I love driving and I love data. So why not combine the two? Well, I have.
At the time of writing I’ve had what-I-still-think-of-as-my-new-car for just shy of two years since new and every trip has been (intentionally) logged. What’s more, for the latter 7.5 months or so it has been running with a stage 1 map.
I initially started collecting my journey data because I was keen to see whether anything changed about the car as it was “run in”. (It did; but not for the reasons I expected). Data is acquired quite easily because it is all logged automatically by the car to its Skoda portal, although it only gives aggregate (average) data per trip. But that’s plenty to get started with.
I pull the data down every so often in excel and convert to CSV. I then point Tableau at these CSV files in order to build the visualisations. Because tableau can refresh and union multiple files automatically the process is fairly painless (despite Skoda conspiring to make it more awkward after their portal update) .
I learnt plenty of things along the way which I didn’t really consider in the first instance.
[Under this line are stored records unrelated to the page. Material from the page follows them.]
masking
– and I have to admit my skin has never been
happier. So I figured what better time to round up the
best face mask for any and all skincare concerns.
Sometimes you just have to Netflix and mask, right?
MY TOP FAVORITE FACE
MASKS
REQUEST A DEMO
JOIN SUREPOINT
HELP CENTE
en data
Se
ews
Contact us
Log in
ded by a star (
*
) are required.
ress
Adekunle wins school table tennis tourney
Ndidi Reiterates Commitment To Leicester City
But that’s the beauty of Tableau, because it’s so easy to slice, dice and re-visualise the data, that you can look at it in new ways without any heavy lifting.
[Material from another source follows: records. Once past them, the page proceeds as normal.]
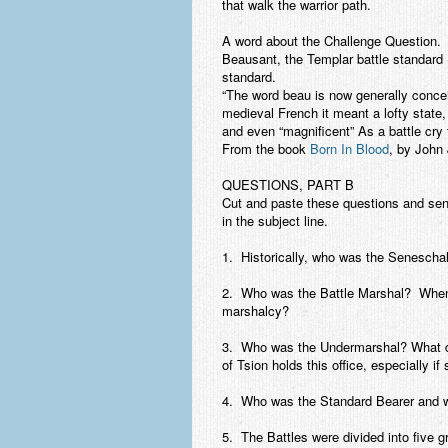
that walk the warrior path.
A word about the Challenge Question.
T
Beausant, the Templar battle standard (b
standard.
“The word beau is now generally concei
medieval French it meant a lofty state, 
and even “magnificent” As a battle cry
From the book
Born In Blood
, by John
QUESTIONS, PART B
Cut and paste these questions and se
in the subject line.
1. Historically, who was the Seneschal
2. Who was the Battle Marshal? When 
marshalcy?
3. Who was the Undermarshal? What di
of Tsion holds this office, especially if
4. Who was the Standard Bearer and w
5. The Battles were divided into five g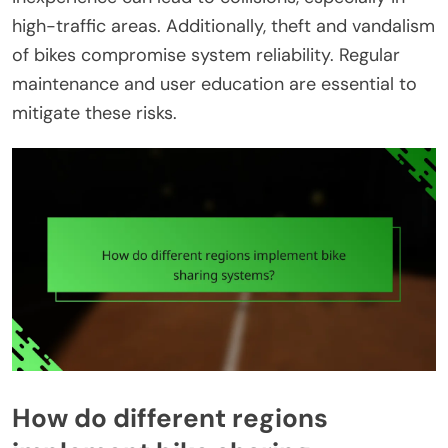
high-traffic areas. Additionally, theft and vandalism
of bikes compromise system reliability. Regular
maintenance and user education are essential to
mitigate these risks.
How do different regions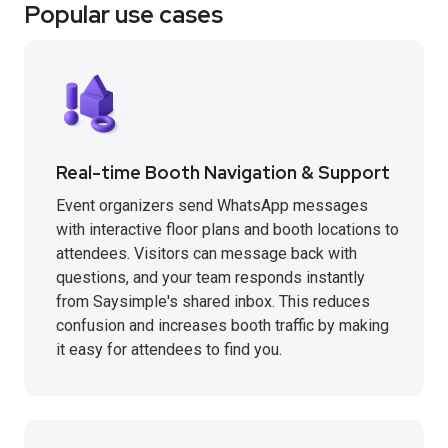
Popular use cases
Real-time Booth Navigation & Support
Event organizers send WhatsApp messages
with interactive floor plans and booth locations to
attendees. Visitors can message back with
questions, and your team responds instantly
from Saysimple's shared inbox. This reduces
confusion and increases booth traffic by making
it easy for attendees to find you.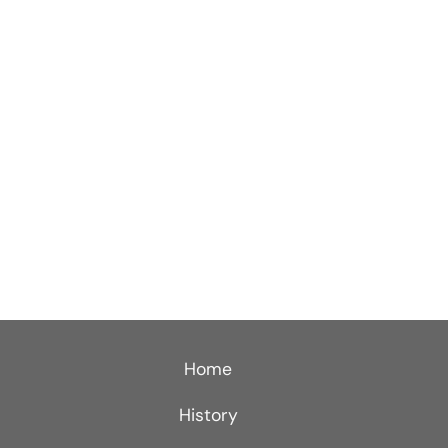
Home
History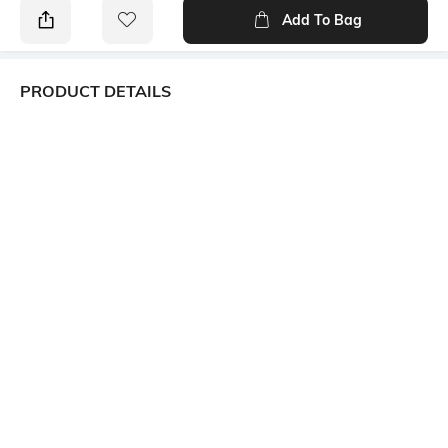
Add To Bag
PRODUCT DETAILS
Primary Color
Package Contains
white
1 shirt
Wash Care
Mood
Machine wash
Smart Casual
Length
Fabric
Medium
100% Cotton, 30s Cotton x
30s Cotton, 108 x 52, Dobby,
57.0, Inches, 56.0, Inches, ,
Sleeve
Short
So, the very first thing I wanted to look at
Long term economy
The simplest analysis of long term economy is simply to plot average trip speed against average economy returned. This pretty much comes out as we’d expect: that here is a sweet spot for economy once you’re up to a consistent cruising speed. Bear in mind, of course, this is not “instantaneous” economy at a given speed, but whole-trip average. For this reason I’ve plotted the size of the trip as the size of the circles and unsurprisingly we can see longer trips (green) towards both the upper end of average speed and average consumption.